* _DIRECTIONS FOR THIS TASK_
Return the entries below word for word; no images should appear in the copy.
:: INFORMATION SUPPLIED ::
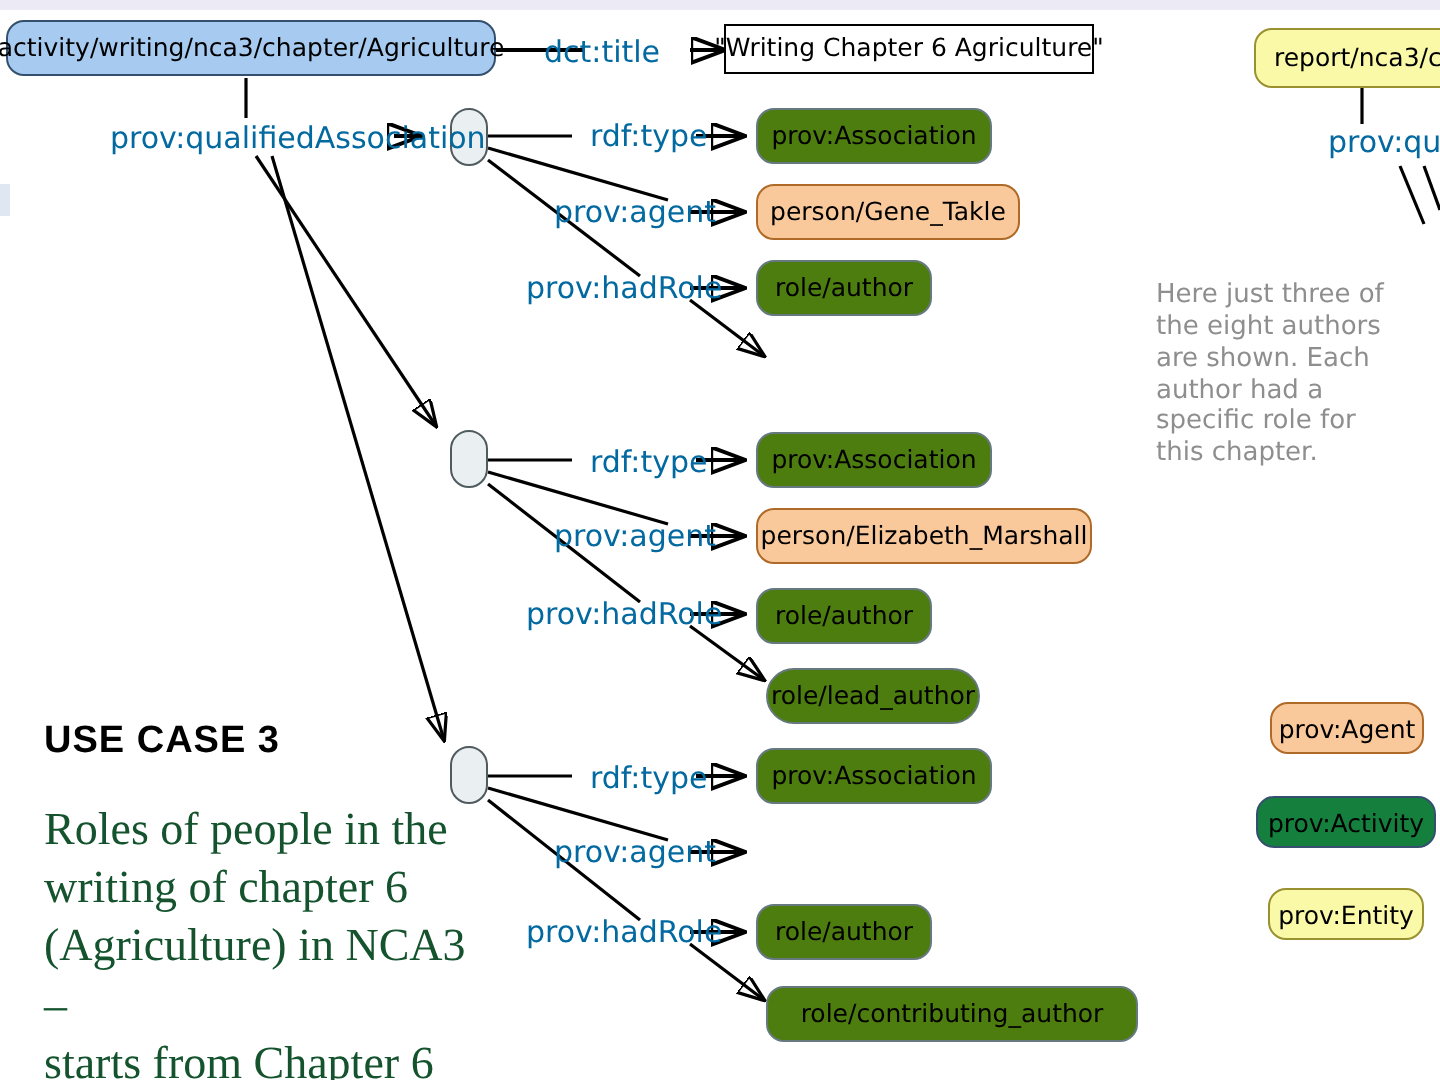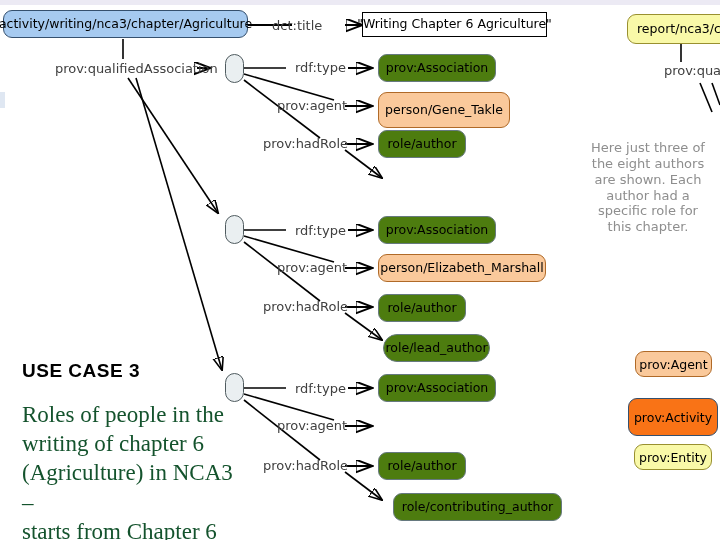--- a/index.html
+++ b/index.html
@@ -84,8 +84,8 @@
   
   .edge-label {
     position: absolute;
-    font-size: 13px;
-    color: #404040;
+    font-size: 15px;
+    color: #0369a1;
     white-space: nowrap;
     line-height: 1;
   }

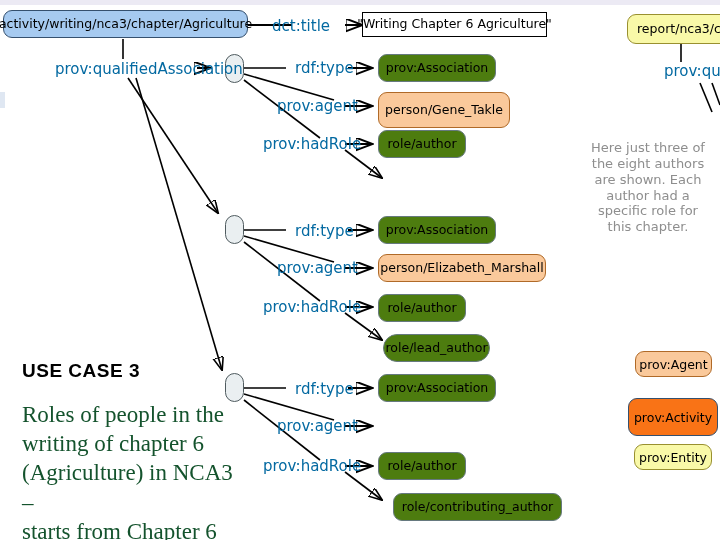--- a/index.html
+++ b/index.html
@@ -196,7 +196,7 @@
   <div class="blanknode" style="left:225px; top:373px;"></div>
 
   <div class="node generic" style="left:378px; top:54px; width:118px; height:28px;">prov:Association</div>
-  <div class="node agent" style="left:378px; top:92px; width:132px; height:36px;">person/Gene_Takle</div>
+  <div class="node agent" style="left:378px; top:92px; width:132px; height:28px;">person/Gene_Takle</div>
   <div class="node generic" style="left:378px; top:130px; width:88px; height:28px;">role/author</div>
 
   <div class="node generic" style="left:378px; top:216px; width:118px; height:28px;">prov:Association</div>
:::
* _EXERCISE ANSWER_
--- a/index.html
+++ b/index.html
@@ -84,8 +84,8 @@
   
   .edge-label {
     position: absolute;
-    font-size: 13px;
-    color: #404040;
+    font-size: 15px;
+    color: #0369a1;
     white-space: nowrap;
     line-height: 1;
   }

--- a/index.html
+++ b/index.html
@@ -196,7 +196,7 @@
   <div class="blanknode" style="left:225px; top:373px;"></div>
 
   <div class="node generic" style="left:378px; top:54px; width:118px; height:28px;">prov:Association</div>
-  <div class="node agent" style="left:378px; top:92px; width:132px; height:36px;">person/Gene_Takle</div>
+  <div class="node agent" style="left:378px; top:92px; width:132px; height:28px;">person/Gene_Takle</div>
   <div class="node generic" style="left:378px; top:130px; width:88px; height:28px;">role/author</div>
 
   <div class="node generic" style="left:378px; top:216px; width:118px; height:28px;">prov:Association</div>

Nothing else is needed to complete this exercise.